Der Teufel bediente sich in jener Kriegsnacht nicht nur der Deutschen. Vielleicht ahnte ich damals zum ersten Mal, dass es keine anständigen Kriege gibt.

Abrechnung in Algier

Meine nächste Begegnung mit dem Krieg, dem ich nach Hanau nie mehr begegnen wollte, begann in Paris. 1959 und 1960 studierte ich in der französischen Hauptstadt. Ich wohnte im Studentenviertel Saint-Germain. Dort erlebte ich große Demonstrationen für und gegen den französischen Kolonialismus in Algerien. Von Woche zu Woche wurden die Auseinandersetzungen heftiger. Ich erinnere mich, wie einmal an der Kreuzung Boulevard Saint-Germain und Boulevard Saint-Michel zwei riesige Demonstrationszüge aufeinanderprallten. Sie hatten die Polizeiblockade durchbrochen, die derartige Zusammenstöße verhindern sollte. Es kam zu einer wüsten Schlägerei.

Wie so oft bei derartigen Zusammenstößen schlugen die Demonstranten ihren Gegnern als Erstes die Brille vom Gesicht. Da dies beide Seiten taten, krochen bald Dutzende von studentischen Protestlern auf der Erde herum, um ihr wichtigstes Studiergerät wiederzufinden. Wer es nicht fand, wusste, dass er während der nächsten Wochen den Besuch der Universitätsbibliothek vergessen konnte. Umso heftiger prügelte man auf die andere Seite ein und schlug möglichst viele gegnerische Brillen herunter.

Meist kam nach kurzer Zeit die französische Polizei dazu und drosch ebenfalls auf die Kontrahenten ein. Besonders gefürchtet waren die Compagnies Républicaines de Sécurité (CRS), eine berüchtigte Spezialeinheit der Nationalpolizei. Sie setzten ihre großen hölzernen Schlagstöcke gnadenlos ein. Besonders schlimm waren jene Demonstranten dran, die durch die Metro-Stationen zu entkommen versuchten. Durch die engen Eingangstüren und -kontrollen entstand fast immer ein Stau, in den die CRS-Polizisten hemmungslos hineinschlugen.
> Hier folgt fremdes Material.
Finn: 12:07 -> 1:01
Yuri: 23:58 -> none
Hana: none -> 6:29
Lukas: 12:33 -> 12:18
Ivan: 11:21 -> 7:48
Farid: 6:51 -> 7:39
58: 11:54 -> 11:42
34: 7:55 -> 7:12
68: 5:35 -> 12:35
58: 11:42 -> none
Oft gab es nicht nur Verletzte, sondern auch Tote. Unter den Toten waren vor allem Algerier. Manchmal starben sie auch erst beim späteren Verhör durch die Polizei. Diese Verhörmethoden wurden den staatlichen Sicherheitskräften auch öffentlich vorgeworfen. Später entledigten sie sich dieses Problems, indem sie einen Teil der Toten einfach in die Seine warfen. Mindestens 200 Algerier wurden auf diese Weise »entsorgt«. Jahrzehntelang wurden diese Morde energisch geleugnet. Heute sind sie unstrittig.3

Wissensdurstig und neugierig, wie ich war, beschloss ich, im Sommer 1960 nach Algerien zu fahren, um mir vor Ort ein Bild von der Lage zu verschaffen. In der billigsten Unterdeck-Klasse eines alten französischen Dampfers fuhr ich für 50 französische Francs nach Algier. Die Nacht war elend. Wegen des starken Seegangs erbrachen sich fast alle Mitreisenden. Ich auch. Doch am nächsten Morgen stand ich stolz am Kai von Algier. »Alger la blanche«, die berühmte »weiße« Hauptstadt der umkämpften französischen Kolonie, lag vor mir.
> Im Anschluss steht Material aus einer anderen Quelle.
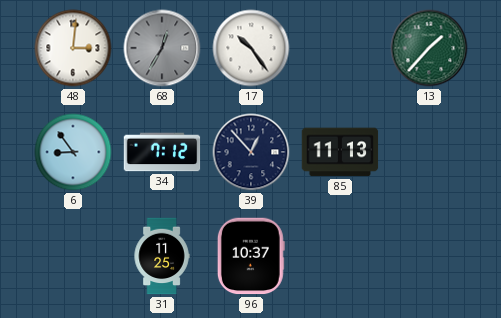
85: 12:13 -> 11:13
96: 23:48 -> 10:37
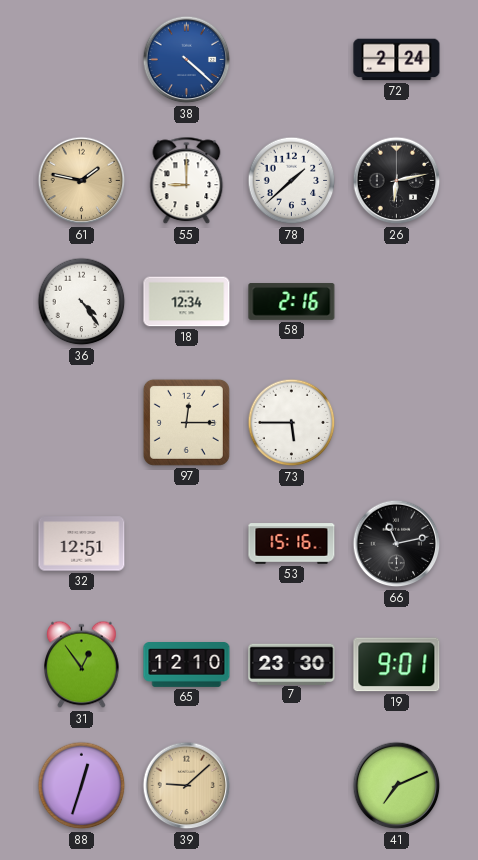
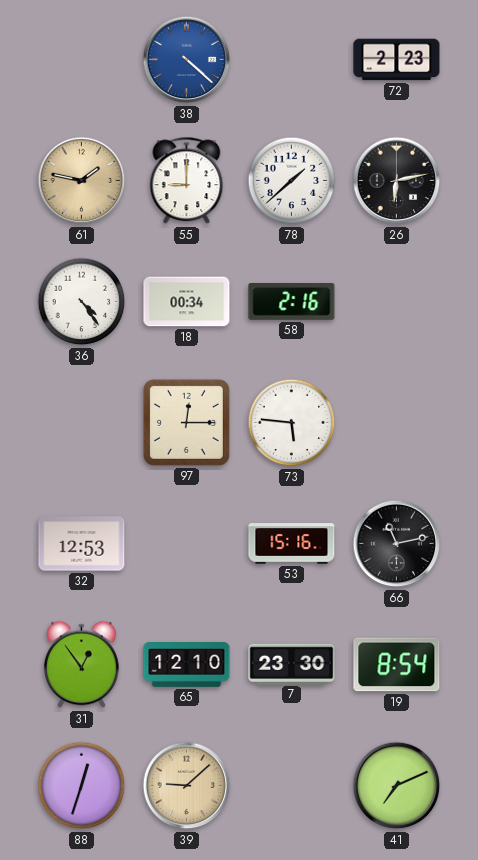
72: 2:24 -> 2:23
18: 12:34 -> 00:34
73: 5:45 -> 5:46
32: 12:51 -> 12:53
19: 9:01 -> 8:54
Von Krieg war weit und breit nichts zu spüren. Mein Vater hatte mir erzählt, Krieg sehe immer nur dort wie Krieg aus, wo die Front verlaufe. Wo militärische Operationen stattfänden oder wo Bomben einschlügen. In 90 Prozent der Kriegsgebiete sei das Auffallendste, dass alles normal zu sein scheine. »Kann Krieg normal sein?«, hatte ich mich häufig gefragt.
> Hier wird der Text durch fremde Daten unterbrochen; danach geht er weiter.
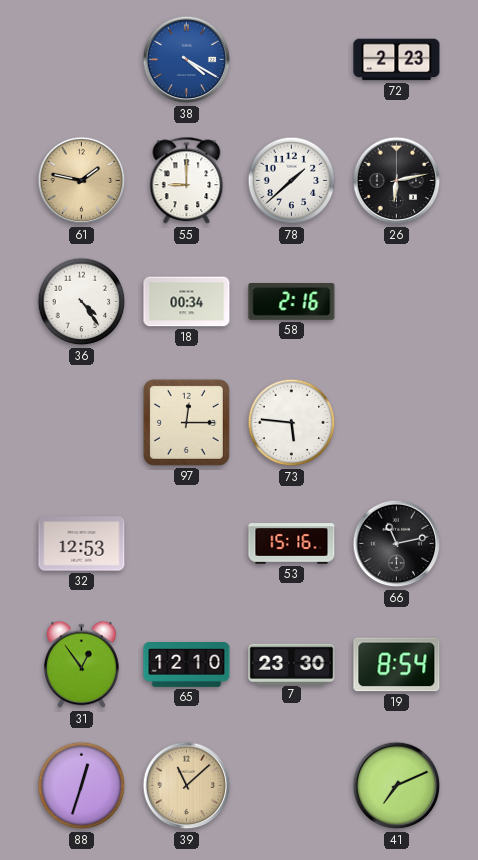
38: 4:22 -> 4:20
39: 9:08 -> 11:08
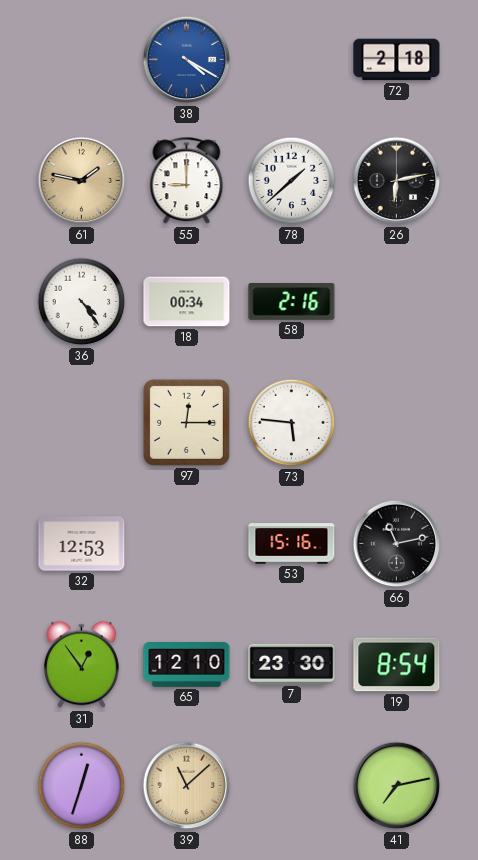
72: 2:23 -> 2:18
41: 7:11 -> 7:13
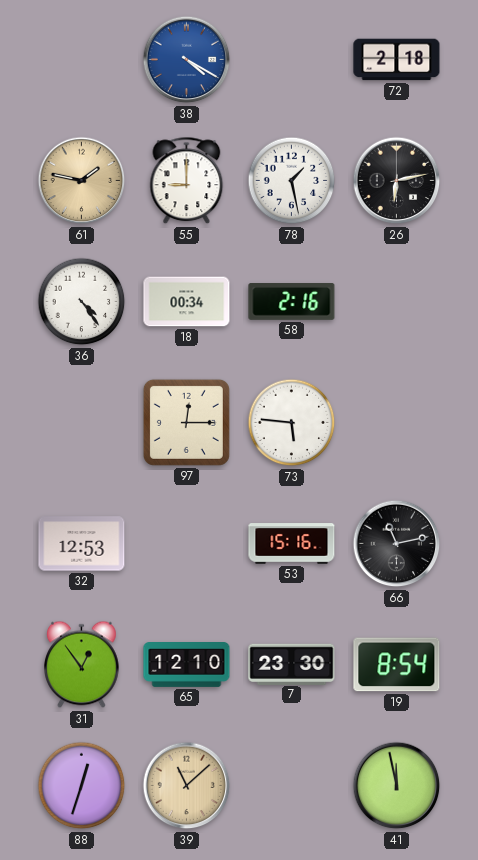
78: 1:38 -> 1:28
41: 7:13 -> 11:58
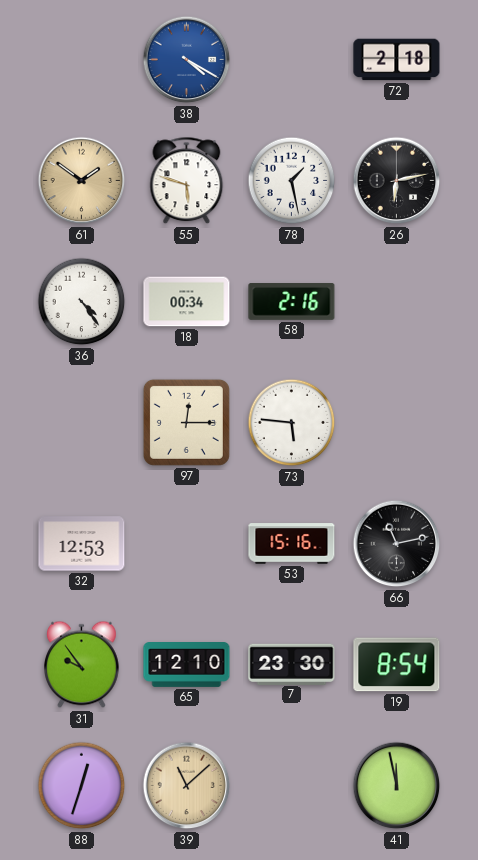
61: 1:47 -> 1:51
55: 9:00 -> 5:48
31: 12:54 -> 9:54
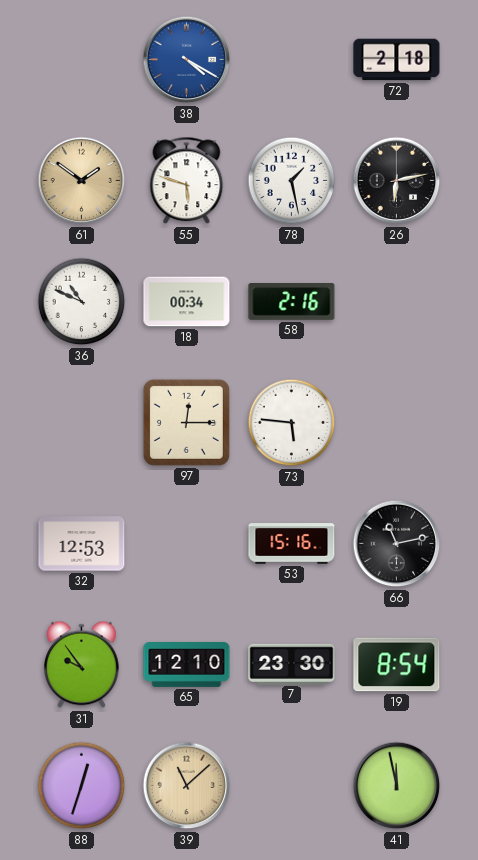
36: 4:24 -> 10:49
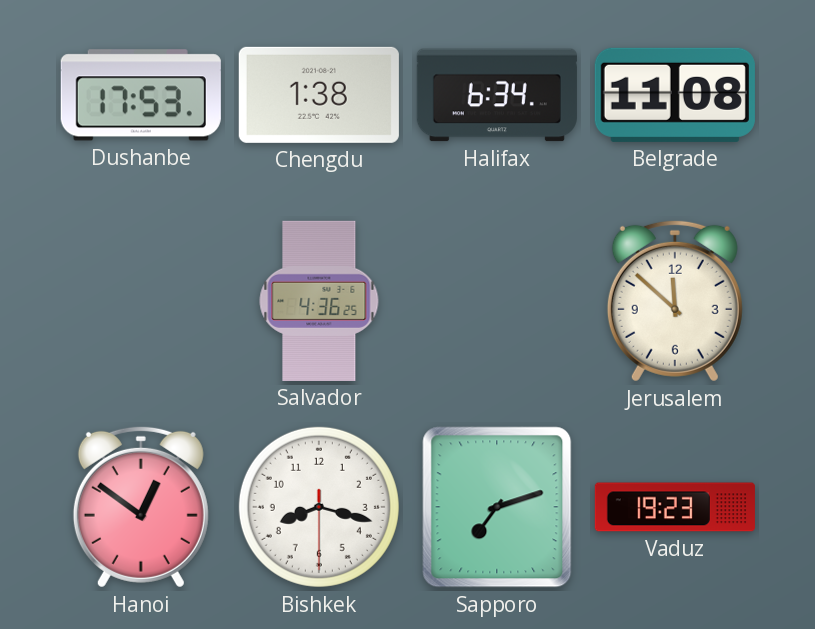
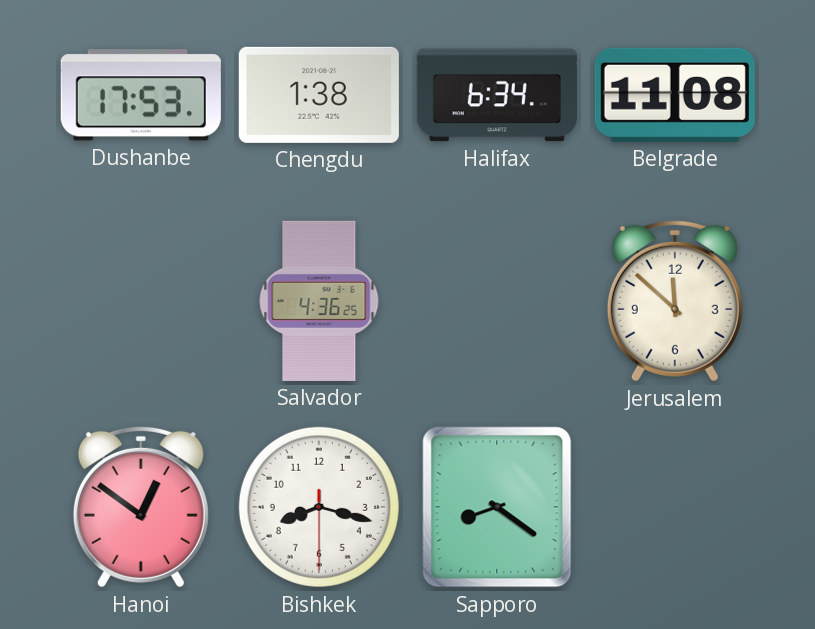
Sapporo: 7:12 -> 8:21
Vaduz: 19:23 -> none
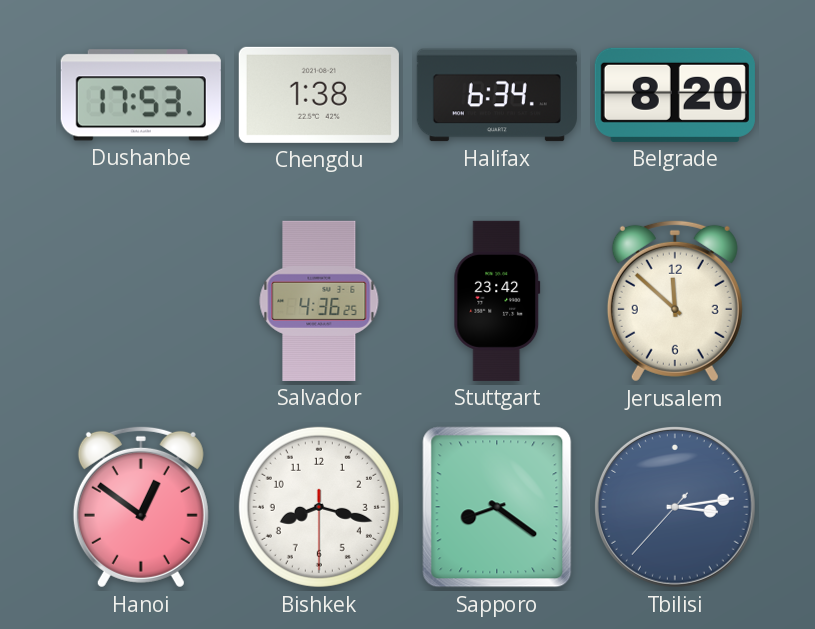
Belgrade: 11:08 -> 8:20
Stuttgart: none -> 23:42
Tbilisi: none -> 3:13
In einem kleinen Café in der Nähe des Hafens leistete ich mir eine Tasse Kaffee. Alles war ruhig. Nur 100 Meter weiter gab es kurz Hektik. Zwei Männer eilten davon. Später kam ein Auto mit Gendarmen. Die Beamten verschwanden mit dem gestikulierenden Personal im Inneren des Cafés. Nach einer halben Stunde erschien ein Krankenwagen. Doch er fuhr kurz danach wieder ab. »Herzinfarkt, Kreislaufzusammenbruch«, dachte ich und überlegte, ob ich mir noch einen zweiten Kaffee leisten konnte. Ich konnte nicht. Eine Überprüfung des Inhalts meines Geldbeutels machte mir das schnell deutlich. Es sei denn, ich wäre bereit gewesen, Algerien schon nach einer Woche wieder zu verlassen.

Ich stand auf und ging Richtung Kasbah, der burgähnlichen Altstadt Algiers. Ich wusste, dass es dort schwere Kämpfe gegeben hatte. Ich musste aufpassen, dass man mich nicht für einen Franzosen hielt. Das Problem löste sich schnell. Hundert Meter vor dem Eingang zur Kasbah sprachen mich drei junge Algerier an und fragten, woher ich komme. Als sie hörten, dass ich Deutscher war, strahlten sie bis über beide Ohren. Sie fragten, ob sie mir die Kasbah zeigen dürften.

Natürlich durften sie. Einer von ihnen ging in den engen, gewundenen Gassen stets einige Meter voraus und rief: »C’est un Allemand« – »Er ist Deutscher.« »Als Franzose würdest du hier keine zehn Meter weit kommen«, erklärten sie mir. »Die haben zu viele Männer aus der Kasbah verschleppt und getötet.«

So verbrachte ich mitten im Krieg einen entspannten Nachmittag in der Kasbah, dem angeblich gefährlichsten Ort Algeriens. Seit Monaten war kein Ausländer mehr hier gewesen.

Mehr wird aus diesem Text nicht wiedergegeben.